YOUR ASSIGNMENT: The listing below is to be output in its exact form.
::::::::
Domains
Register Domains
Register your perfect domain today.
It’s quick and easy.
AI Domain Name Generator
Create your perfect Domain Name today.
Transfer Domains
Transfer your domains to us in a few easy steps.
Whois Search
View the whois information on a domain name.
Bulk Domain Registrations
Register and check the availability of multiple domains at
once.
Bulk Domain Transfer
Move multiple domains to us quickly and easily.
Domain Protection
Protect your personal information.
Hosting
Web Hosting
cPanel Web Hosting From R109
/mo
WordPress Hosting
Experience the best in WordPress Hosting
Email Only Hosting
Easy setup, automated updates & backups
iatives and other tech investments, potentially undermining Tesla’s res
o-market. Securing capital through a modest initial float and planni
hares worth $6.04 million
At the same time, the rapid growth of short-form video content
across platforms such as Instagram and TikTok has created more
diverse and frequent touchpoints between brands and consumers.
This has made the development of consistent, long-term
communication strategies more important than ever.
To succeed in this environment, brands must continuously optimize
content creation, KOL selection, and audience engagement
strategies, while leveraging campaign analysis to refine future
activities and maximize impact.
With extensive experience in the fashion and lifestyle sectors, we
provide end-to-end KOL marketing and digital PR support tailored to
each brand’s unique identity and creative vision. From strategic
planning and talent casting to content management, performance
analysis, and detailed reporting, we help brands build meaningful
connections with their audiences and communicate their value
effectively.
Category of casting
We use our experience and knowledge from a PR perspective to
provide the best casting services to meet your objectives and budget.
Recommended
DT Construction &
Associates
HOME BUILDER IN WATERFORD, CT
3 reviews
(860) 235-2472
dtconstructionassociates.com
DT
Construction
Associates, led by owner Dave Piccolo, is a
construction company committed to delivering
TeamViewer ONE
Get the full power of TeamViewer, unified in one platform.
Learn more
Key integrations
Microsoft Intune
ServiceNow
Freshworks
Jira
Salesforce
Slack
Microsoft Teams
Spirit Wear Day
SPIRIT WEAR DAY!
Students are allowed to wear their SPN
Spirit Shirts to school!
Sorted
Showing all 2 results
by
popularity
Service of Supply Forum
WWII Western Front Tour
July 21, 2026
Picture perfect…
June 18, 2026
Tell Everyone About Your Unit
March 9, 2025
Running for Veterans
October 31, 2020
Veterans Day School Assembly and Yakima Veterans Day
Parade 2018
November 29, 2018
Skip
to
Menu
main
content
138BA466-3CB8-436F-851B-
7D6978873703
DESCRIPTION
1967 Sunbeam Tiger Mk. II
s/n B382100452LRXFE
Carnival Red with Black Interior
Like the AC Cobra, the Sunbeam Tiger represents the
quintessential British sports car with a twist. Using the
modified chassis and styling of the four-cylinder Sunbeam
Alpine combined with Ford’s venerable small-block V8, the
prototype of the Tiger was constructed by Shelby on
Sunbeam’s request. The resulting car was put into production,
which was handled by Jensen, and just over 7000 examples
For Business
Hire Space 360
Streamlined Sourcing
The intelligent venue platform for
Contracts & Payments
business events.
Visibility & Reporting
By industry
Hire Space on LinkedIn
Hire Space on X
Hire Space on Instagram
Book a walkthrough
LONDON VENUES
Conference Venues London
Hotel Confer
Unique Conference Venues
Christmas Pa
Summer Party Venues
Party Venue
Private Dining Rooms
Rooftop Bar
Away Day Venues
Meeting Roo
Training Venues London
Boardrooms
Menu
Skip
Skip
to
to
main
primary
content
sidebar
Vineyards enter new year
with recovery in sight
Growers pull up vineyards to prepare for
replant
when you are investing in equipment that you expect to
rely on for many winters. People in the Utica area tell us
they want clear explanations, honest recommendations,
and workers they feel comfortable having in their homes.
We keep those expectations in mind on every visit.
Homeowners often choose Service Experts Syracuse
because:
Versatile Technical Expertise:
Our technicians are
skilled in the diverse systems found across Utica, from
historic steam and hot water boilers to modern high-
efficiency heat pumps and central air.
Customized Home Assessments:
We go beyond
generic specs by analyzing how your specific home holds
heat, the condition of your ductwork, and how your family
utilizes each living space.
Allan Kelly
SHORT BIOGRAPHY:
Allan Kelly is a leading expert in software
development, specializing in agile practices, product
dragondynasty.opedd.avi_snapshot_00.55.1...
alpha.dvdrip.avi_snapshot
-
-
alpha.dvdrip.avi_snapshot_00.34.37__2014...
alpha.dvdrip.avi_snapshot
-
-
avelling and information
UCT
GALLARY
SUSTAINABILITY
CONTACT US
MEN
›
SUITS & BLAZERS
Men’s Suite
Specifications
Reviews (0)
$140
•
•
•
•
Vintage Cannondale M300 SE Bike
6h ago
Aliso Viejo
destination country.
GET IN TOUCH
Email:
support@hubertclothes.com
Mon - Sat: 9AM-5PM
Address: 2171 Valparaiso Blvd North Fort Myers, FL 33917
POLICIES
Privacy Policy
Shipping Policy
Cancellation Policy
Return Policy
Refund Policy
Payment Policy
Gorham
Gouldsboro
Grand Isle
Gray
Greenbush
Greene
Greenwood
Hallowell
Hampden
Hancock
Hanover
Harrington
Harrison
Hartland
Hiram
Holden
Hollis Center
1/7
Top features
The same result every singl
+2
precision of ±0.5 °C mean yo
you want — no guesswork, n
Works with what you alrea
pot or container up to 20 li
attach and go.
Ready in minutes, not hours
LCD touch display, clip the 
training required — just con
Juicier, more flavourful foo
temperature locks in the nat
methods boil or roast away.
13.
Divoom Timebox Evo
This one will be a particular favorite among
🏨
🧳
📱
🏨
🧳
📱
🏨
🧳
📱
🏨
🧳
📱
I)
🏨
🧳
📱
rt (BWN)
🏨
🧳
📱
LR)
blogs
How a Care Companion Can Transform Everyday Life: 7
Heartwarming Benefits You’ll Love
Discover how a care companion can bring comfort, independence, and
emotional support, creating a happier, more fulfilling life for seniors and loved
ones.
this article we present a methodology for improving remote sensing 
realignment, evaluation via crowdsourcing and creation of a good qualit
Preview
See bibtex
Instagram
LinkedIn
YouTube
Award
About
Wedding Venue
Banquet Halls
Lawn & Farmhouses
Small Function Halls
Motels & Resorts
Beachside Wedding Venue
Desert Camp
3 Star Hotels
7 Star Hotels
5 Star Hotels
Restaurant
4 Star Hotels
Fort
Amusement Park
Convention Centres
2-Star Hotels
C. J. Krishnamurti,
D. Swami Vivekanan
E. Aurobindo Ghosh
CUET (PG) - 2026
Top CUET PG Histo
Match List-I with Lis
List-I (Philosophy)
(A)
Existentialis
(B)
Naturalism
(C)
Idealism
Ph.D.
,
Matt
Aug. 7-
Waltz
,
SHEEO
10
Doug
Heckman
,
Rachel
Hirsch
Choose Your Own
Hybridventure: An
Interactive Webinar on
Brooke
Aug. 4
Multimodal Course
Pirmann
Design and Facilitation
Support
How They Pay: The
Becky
::::::::
ANSWER TO THIS TASK:
Domains
Register Domains
Register your perfect domain today.
It’s quick and easy.
AI Domain Name Generator
Create your perfect Domain Name today.
Transfer Domains
Transfer your domains to us in a few easy steps.
Whois Search
View the whois information on a domain name.
Bulk Domain Registrations
Register and check the availability of multiple domains at
once.
Bulk Domain Transfer
Move multiple domains to us quickly and easily.
Domain Protection
Protect your personal information.
Hosting
Web Hosting
cPanel Web Hosting From R109
/mo
WordPress Hosting
Experience the best in WordPress Hosting
Email Only Hosting
Easy setup, automated updates & backups
iatives and other tech investments, potentially undermining Tesla’s res
o-market. Securing capital through a modest initial float and planni
hares worth $6.04 million
At the same time, the rapid growth of short-form video content
across platforms such as Instagram and TikTok has created more
diverse and frequent touchpoints between brands and consumers.
This has made the development of consistent, long-term
communication strategies more important than ever.
To succeed in this environment, brands must continuously optimize
content creation, KOL selection, and audience engagement
strategies, while leveraging campaign analysis to refine future
activities and maximize impact.
With extensive experience in the fashion and lifestyle sectors, we
provide end-to-end KOL marketing and digital PR support tailored to
each brand’s unique identity and creative vision. From strategic
planning and talent casting to content management, performance
analysis, and detailed reporting, we help brands build meaningful
connections with their audiences and communicate their value
effectively.
Category of casting
We use our experience and knowledge from a PR perspective to
provide the best casting services to meet your objectives and budget.
Recommended
DT Construction &
Associates
HOME BUILDER IN WATERFORD, CT
3 reviews
(860) 235-2472
dtconstructionassociates.com
DT
Construction
Associates, led by owner Dave Piccolo, is a
construction company committed to delivering
TeamViewer ONE
Get the full power of TeamViewer, unified in one platform.
Learn more
Key integrations
Microsoft Intune
ServiceNow
Freshworks
Jira
Salesforce
Slack
Microsoft Teams
Spirit Wear Day
SPIRIT WEAR DAY!
Students are allowed to wear their SPN
Spirit Shirts to school!
Sorted
Showing all 2 results
by
popularity
Service of Supply Forum
WWII Western Front Tour
July 21, 2026
Picture perfect…
June 18, 2026
Tell Everyone About Your Unit
March 9, 2025
Running for Veterans
October 31, 2020
Veterans Day School Assembly and Yakima Veterans Day
Parade 2018
November 29, 2018
Skip
to
Menu
main
content
138BA466-3CB8-436F-851B-
7D6978873703
DESCRIPTION
1967 Sunbeam Tiger Mk. II
s/n B382100452LRXFE
Carnival Red with Black Interior
Like the AC Cobra, the Sunbeam Tiger represents the
quintessential British sports car with a twist. Using the
modified chassis and styling of the four-cylinder Sunbeam
Alpine combined with Ford’s venerable small-block V8, the
prototype of the Tiger was constructed by Shelby on
Sunbeam’s request. The resulting car was put into production,
which was handled by Jensen, and just over 7000 examples
For Business
Hire Space 360
Streamlined Sourcing
The intelligent venue platform for
Contracts & Payments
business events.
Visibility & Reporting
By industry
Hire Space on LinkedIn
Hire Space on X
Hire Space on Instagram
Book a walkthrough
LONDON VENUES
Conference Venues London
Hotel Confer
Unique Conference Venues
Christmas Pa
Summer Party Venues
Party Venue
Private Dining Rooms
Rooftop Bar
Away Day Venues
Meeting Roo
Training Venues London
Boardrooms
Menu
Skip
Skip
to
to
main
primary
content
sidebar
Vineyards enter new year
with recovery in sight
Growers pull up vineyards to prepare for
replant
when you are investing in equipment that you expect to
rely on for many winters. People in the Utica area tell us
they want clear explanations, honest recommendations,
and workers they feel comfortable having in their homes.
We keep those expectations in mind on every visit.
Homeowners often choose Service Experts Syracuse
because:
Versatile Technical Expertise:
Our technicians are
skilled in the diverse systems found across Utica, from
historic steam and hot water boilers to modern high-
efficiency heat pumps and central air.
Customized Home Assessments:
We go beyond
generic specs by analyzing how your specific home holds
heat, the condition of your ductwork, and how your family
utilizes each living space.
Allan Kelly
SHORT BIOGRAPHY:
Allan Kelly is a leading expert in software
development, specializing in agile practices, product
dragondynasty.opedd.avi_snapshot_00.55.1...
alpha.dvdrip.avi_snapshot
-
-
alpha.dvdrip.avi_snapshot_00.34.37__2014...
alpha.dvdrip.avi_snapshot
-
-
avelling and information
UCT
GALLARY
SUSTAINABILITY
CONTACT US
MEN
›
SUITS & BLAZERS
Men’s Suite
Specifications
Reviews (0)
$140
•
•
•
•
Vintage Cannondale M300 SE Bike
6h ago
Aliso Viejo
destination country.
GET IN TOUCH
Email:
support@hubertclothes.com
Mon - Sat: 9AM-5PM
Address: 2171 Valparaiso Blvd North Fort Myers, FL 33917
POLICIES
Privacy Policy
Shipping Policy
Cancellation Policy
Return Policy
Refund Policy
Payment Policy
Gorham
Gouldsboro
Grand Isle
Gray
Greenbush
Greene
Greenwood
Hallowell
Hampden
Hancock
Hanover
Harrington
Harrison
Hartland
Hiram
Holden
Hollis Center
1/7
Top features
The same result every singl
+2
precision of ±0.5 °C mean yo
you want — no guesswork, n
Works with what you alrea
pot or container up to 20 li
attach and go.
Ready in minutes, not hours
LCD touch display, clip the 
training required — just con
Juicier, more flavourful foo
temperature locks in the nat
methods boil or roast away.
13.
Divoom Timebox Evo
This one will be a particular favorite among
🏨
🧳
📱
🏨
🧳
📱
🏨
🧳
📱
🏨
🧳
📱
I)
🏨
🧳
📱
rt (BWN)
🏨
🧳
📱
LR)
blogs
How a Care Companion Can Transform Everyday Life: 7
Heartwarming Benefits You’ll Love
Discover how a care companion can bring comfort, independence, and
emotional support, creating a happier, more fulfilling life for seniors and loved
ones.
this article we present a methodology for improving remote sensing 
realignment, evaluation via crowdsourcing and creation of a good qualit
Preview
See bibtex
Instagram
LinkedIn
YouTube
Award
About
Wedding Venue
Banquet Halls
Lawn & Farmhouses
Small Function Halls
Motels & Resorts
Beachside Wedding Venue
Desert Camp
3 Star Hotels
7 Star Hotels
5 Star Hotels
Restaurant
4 Star Hotels
Fort
Amusement Park
Convention Centres
2-Star Hotels
C. J. Krishnamurti,
D. Swami Vivekanan
E. Aurobindo Ghosh
CUET (PG) - 2026
Top CUET PG Histo
Match List-I with Lis
List-I (Philosophy)
(A)
Existentialis
(B)
Naturalism
(C)
Idealism
Ph.D.
,
Matt
Aug. 7-
Waltz
,
SHEEO
10
Doug
Heckman
,
Rachel
Hirsch
Choose Your Own
Hybridventure: An
Interactive Webinar on
Brooke
Aug. 4
Multimodal Course
Pirmann
Design and Facilitation
Support
How They Pay: The
Becky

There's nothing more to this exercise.